After the financial crisis, investor appetite for these esoteric, illiquid, high-risk, long-term investments dried up. The market also faced more regulation, and investors lost money when one-time policyholders lived longer than expected. By 2012, just $1.26 billion worth of settlement contracts traded.

There are new signs of life in the market, which increased 20 percent in 2013, according to a survey conducted by the Deal. Analysts expect it to grow again in 2014, lifted by investors seeking higher yields. There’s also been more activity among hedge funds, which buy bundles of settlements from banks and insurance companies. This is potentially a good thing: If investors can easily sell securitized settlements, the market gets more liquid and more stable.

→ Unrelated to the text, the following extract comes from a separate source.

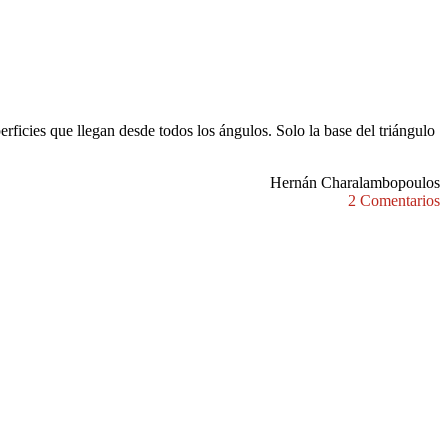
rficies que llegan desde todos los ángulos. Solo la base del triángulo
Hernán Charalambopoulos
2 Comentarios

Conning Research offers a mixed assessment of the market’s future. Investors who have been burned in the past—especially insurance companies and investment banks—may not be eager buyers; on the other hand, a case study written by Harvard Business School professor Lauren Cohen claims that others in the market see investors coming back.

What does seem certain is that the potential supply of policies is vast. Many retirees need cash to finance large end-of-life health expenses, and life settlements allow seniors to turn existing life insurance policies into a kind of long-term care insurance. How much they’re able to get will depend on how quickly investors return.